Dataset entries
──────
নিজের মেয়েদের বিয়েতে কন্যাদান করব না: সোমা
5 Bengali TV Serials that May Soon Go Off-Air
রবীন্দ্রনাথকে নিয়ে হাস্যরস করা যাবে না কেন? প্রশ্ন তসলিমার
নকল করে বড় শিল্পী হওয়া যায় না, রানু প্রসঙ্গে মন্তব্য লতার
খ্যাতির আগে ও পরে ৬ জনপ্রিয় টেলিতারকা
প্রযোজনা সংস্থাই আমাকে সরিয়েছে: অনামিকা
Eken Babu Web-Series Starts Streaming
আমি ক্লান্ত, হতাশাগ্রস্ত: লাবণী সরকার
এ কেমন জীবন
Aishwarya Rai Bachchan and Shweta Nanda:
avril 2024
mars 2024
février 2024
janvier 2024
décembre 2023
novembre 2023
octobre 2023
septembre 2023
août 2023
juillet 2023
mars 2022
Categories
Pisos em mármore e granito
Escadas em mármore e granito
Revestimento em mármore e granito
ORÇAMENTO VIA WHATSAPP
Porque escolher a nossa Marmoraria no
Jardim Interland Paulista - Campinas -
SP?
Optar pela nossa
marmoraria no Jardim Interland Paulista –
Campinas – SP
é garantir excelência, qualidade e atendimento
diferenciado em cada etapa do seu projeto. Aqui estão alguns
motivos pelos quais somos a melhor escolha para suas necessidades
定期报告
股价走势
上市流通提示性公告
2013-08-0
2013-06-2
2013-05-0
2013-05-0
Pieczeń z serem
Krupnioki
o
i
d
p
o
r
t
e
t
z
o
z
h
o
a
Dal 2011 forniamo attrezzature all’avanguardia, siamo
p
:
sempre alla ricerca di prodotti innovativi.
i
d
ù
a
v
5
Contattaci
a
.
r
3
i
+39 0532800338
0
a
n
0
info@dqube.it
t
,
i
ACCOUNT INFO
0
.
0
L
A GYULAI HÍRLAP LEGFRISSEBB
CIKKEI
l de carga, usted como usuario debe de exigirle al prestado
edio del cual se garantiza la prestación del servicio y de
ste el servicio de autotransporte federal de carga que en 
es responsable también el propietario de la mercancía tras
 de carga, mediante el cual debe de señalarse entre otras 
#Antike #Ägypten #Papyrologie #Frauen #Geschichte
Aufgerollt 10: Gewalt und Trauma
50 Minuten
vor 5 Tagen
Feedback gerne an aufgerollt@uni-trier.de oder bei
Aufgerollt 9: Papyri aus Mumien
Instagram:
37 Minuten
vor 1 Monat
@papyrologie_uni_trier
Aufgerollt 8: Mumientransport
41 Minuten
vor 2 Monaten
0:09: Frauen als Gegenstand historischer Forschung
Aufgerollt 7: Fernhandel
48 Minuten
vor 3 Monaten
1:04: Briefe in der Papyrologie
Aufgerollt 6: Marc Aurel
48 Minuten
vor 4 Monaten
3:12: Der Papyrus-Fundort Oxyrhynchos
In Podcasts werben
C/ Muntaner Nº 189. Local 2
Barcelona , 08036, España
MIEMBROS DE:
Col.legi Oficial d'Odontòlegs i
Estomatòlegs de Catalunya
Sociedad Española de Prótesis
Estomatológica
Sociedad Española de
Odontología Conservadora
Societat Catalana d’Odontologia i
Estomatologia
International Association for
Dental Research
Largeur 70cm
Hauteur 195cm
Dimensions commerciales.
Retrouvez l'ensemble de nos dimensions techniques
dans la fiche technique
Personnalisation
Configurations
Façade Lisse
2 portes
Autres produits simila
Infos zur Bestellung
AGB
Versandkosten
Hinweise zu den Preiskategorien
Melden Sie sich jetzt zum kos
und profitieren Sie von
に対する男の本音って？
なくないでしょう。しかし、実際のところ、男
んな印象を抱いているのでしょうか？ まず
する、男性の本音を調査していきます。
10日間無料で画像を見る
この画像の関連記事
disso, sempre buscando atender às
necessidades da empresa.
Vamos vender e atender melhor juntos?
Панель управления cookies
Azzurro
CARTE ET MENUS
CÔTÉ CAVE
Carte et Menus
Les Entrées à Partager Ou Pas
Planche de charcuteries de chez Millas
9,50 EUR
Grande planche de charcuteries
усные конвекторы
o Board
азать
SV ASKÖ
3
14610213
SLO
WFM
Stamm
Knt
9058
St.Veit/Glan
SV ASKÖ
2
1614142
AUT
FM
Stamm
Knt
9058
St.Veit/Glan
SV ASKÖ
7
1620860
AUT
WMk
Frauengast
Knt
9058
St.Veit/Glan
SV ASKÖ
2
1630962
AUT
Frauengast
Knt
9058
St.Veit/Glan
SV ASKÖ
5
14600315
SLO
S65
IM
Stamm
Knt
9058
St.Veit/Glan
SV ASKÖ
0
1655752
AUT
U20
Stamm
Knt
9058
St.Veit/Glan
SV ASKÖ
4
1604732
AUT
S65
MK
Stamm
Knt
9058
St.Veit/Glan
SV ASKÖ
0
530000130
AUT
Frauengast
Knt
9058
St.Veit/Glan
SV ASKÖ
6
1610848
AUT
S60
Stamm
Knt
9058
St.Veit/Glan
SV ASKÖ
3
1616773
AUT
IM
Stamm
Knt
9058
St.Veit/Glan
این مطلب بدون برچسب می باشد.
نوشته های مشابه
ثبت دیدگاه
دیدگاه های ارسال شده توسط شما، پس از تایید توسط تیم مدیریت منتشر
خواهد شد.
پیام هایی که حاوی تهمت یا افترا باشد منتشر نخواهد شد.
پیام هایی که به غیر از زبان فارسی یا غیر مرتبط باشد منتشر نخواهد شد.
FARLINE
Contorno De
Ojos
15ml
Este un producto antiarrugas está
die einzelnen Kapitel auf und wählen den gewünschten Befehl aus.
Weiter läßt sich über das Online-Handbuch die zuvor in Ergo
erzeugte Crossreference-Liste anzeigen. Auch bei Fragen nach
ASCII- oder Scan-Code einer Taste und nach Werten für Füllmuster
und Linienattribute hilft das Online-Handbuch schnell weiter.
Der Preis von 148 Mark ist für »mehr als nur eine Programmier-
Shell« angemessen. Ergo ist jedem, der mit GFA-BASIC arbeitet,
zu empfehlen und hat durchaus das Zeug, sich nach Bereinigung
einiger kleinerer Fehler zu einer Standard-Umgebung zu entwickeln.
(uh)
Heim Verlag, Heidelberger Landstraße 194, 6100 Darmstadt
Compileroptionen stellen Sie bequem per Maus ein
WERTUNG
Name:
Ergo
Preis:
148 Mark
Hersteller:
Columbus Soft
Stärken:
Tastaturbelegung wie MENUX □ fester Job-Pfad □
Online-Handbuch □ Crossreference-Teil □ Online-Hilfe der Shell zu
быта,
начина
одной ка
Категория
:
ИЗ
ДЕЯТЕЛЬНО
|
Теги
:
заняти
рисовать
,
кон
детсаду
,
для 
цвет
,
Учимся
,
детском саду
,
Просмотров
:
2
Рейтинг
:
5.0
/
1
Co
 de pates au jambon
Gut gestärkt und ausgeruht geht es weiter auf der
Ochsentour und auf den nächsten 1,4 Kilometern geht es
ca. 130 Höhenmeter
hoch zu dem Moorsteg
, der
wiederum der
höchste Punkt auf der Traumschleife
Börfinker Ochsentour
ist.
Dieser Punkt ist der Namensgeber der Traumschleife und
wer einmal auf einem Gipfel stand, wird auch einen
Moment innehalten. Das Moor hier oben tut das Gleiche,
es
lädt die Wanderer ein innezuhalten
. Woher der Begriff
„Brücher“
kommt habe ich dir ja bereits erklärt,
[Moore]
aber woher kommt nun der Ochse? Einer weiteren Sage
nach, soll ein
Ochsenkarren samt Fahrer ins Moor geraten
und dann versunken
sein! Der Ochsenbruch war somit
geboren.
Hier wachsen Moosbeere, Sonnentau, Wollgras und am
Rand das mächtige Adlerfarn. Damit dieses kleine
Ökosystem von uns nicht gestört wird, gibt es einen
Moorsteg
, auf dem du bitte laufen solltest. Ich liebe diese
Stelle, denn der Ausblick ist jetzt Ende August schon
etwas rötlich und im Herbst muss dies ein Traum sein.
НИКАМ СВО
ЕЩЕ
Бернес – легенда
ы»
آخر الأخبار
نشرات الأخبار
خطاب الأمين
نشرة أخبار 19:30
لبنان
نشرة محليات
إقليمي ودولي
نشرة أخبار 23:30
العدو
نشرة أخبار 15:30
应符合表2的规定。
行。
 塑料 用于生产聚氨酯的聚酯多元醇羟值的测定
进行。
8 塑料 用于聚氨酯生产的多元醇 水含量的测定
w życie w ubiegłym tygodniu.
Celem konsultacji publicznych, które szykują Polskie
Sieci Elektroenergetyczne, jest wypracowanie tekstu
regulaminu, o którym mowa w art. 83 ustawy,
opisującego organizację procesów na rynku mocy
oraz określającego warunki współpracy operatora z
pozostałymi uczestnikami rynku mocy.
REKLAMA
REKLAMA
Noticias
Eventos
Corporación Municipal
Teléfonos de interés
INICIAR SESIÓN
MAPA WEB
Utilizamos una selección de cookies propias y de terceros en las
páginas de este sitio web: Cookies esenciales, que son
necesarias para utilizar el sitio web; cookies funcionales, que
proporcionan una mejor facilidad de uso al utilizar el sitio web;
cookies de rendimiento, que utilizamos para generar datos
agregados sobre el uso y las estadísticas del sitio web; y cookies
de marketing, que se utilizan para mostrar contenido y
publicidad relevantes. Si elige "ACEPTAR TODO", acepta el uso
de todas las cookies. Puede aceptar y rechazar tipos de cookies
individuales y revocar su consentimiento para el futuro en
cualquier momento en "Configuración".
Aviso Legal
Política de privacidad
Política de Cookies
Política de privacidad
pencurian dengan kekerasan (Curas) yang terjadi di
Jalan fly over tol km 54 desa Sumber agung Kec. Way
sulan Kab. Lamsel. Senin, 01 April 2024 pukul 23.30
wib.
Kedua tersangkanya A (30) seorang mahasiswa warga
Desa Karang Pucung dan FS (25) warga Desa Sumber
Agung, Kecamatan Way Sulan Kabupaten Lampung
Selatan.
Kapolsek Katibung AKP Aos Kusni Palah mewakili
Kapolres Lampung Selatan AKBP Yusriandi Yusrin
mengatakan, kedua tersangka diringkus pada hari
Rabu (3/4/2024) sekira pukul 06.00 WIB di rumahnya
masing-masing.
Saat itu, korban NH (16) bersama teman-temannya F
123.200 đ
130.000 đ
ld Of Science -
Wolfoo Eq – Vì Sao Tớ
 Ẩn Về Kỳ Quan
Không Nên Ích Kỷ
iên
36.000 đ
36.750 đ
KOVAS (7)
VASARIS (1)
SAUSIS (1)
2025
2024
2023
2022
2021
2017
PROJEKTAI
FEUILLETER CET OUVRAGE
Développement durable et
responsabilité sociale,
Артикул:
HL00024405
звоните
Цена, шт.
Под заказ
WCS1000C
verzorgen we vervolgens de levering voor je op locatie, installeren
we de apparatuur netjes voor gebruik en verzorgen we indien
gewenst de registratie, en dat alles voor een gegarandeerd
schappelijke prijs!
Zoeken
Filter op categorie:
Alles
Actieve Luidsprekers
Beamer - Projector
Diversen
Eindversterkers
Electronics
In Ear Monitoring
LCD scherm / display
──────
_WRITTEN TASK_. From the records above, copy only the lines starting with the line that holds "إقليمي ودولي" and going on through the line that holds "Corporación Municipal", exactly as written.

_ANSWER TO THE PROBLEM_.
إقليمي ودولي
نشرة أخبار 23:30
العدو
نشرة أخبار 15:30
应符合表2的规定。
行。
 塑料 用于生产聚氨酯的聚酯多元醇羟值的测定
进行。
8 塑料 用于聚氨酯生产的多元醇 水含量的测定
w życie w ubiegłym tygodniu.
Celem konsultacji publicznych, które szykują Polskie
Sieci Elektroenergetyczne, jest wypracowanie tekstu
regulaminu, o którym mowa w art. 83 ustawy,
opisującego organizację procesów na rynku mocy
oraz określającego warunki współpracy operatora z
pozostałymi uczestnikami rynku mocy.
REKLAMA
REKLAMA
Noticias
Eventos
Corporación Municipal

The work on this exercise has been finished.